Your assignment:
The lines needed are those from the start of the records through the line holding "S’more kits (mmmm s’mores)", each copied exactly.

+++++

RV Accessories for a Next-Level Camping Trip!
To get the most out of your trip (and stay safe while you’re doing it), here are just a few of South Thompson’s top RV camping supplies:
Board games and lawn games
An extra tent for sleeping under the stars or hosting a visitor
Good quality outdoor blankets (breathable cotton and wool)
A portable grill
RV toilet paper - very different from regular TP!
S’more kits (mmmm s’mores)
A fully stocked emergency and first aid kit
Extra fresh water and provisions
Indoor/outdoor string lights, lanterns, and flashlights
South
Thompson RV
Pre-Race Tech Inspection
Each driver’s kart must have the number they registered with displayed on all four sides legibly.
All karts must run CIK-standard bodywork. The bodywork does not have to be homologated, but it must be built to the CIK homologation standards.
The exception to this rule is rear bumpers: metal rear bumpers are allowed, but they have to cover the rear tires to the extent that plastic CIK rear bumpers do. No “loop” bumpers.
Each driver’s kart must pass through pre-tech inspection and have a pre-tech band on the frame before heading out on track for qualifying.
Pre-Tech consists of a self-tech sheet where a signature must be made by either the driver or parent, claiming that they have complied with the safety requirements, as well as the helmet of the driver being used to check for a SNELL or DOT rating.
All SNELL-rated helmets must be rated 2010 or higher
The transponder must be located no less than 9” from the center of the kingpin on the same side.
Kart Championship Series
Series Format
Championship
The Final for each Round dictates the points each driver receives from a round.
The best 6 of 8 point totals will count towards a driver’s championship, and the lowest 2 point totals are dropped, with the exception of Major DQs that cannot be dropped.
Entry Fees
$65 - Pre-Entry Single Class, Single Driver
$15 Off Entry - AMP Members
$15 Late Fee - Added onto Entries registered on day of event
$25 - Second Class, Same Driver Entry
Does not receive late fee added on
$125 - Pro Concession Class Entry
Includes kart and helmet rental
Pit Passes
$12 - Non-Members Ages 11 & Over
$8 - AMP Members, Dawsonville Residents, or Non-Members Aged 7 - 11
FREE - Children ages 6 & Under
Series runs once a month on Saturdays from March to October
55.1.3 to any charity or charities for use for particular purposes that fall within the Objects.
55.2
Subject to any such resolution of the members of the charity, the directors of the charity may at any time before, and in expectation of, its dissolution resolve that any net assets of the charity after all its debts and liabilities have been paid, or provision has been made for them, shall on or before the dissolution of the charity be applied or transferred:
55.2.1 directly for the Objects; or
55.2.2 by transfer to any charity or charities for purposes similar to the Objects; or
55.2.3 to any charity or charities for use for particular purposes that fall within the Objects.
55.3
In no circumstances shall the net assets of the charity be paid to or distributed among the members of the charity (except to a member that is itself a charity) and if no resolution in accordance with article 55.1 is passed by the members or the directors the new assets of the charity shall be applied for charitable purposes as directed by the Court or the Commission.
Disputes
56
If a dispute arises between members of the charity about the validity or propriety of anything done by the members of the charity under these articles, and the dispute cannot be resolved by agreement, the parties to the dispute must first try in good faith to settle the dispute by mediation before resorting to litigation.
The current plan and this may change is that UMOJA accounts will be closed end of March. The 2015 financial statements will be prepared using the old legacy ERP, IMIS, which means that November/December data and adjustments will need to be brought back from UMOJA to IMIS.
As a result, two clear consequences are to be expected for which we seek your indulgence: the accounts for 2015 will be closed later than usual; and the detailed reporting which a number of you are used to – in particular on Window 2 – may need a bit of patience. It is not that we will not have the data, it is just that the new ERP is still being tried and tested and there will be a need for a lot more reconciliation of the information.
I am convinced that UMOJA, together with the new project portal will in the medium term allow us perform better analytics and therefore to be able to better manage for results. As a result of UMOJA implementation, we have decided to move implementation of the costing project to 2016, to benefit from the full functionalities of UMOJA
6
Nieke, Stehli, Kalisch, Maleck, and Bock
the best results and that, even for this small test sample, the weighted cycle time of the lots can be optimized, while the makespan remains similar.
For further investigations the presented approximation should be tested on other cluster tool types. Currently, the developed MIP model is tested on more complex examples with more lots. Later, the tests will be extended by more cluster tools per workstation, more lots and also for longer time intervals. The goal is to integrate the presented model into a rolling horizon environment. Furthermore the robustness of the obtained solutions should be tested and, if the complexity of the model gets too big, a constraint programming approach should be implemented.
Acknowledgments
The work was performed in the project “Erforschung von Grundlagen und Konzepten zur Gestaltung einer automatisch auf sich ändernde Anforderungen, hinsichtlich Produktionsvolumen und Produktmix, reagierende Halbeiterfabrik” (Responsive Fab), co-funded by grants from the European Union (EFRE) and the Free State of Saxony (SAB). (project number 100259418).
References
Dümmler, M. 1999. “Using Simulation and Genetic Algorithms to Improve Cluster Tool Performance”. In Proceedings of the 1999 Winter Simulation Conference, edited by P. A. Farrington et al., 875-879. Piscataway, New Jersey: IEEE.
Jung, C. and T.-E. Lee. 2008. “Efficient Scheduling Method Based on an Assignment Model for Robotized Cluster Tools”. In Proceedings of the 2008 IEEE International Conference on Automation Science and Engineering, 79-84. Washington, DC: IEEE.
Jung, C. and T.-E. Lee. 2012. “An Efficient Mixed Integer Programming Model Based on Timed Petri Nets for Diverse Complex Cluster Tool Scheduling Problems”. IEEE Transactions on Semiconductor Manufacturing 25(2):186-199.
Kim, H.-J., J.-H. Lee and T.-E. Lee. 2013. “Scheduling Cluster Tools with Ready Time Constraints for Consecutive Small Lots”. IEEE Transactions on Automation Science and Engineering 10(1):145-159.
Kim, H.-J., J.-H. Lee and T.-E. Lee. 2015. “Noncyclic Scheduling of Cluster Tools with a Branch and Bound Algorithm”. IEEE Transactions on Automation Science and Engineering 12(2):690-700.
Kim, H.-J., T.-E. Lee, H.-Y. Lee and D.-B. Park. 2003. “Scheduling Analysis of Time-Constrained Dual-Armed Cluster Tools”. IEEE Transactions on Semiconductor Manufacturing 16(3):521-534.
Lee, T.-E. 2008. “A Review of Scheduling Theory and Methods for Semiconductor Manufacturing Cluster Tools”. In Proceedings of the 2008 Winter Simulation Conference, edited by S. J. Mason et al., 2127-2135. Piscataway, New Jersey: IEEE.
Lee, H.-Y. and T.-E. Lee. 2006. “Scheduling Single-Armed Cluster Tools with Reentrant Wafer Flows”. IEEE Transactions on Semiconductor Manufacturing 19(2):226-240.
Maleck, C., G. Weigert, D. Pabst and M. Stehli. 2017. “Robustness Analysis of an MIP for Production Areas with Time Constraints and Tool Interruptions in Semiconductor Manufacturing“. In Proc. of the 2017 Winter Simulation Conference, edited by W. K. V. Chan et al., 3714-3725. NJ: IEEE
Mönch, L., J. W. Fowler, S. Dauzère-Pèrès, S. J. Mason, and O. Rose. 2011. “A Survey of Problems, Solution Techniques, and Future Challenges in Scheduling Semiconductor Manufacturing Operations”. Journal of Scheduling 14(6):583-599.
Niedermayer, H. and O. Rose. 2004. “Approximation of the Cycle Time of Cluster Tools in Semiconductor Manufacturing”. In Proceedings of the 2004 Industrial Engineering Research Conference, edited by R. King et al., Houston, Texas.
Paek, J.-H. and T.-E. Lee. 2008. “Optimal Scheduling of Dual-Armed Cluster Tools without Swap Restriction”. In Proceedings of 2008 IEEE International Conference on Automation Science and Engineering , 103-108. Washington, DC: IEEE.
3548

+++++

Expected answer:
RV Accessories for a Next-Level Camping Trip!
To get the most out of your trip (and stay safe while you’re doing it), here are just a few of South Thompson’s top RV camping supplies:
Board games and lawn games
An extra tent for sleeping under the stars or hosting a visitor
Good quality outdoor blankets (breathable cotton and wool)
A portable grill
RV toilet paper - very different from regular TP!
S’more kits (mmmm s’mores)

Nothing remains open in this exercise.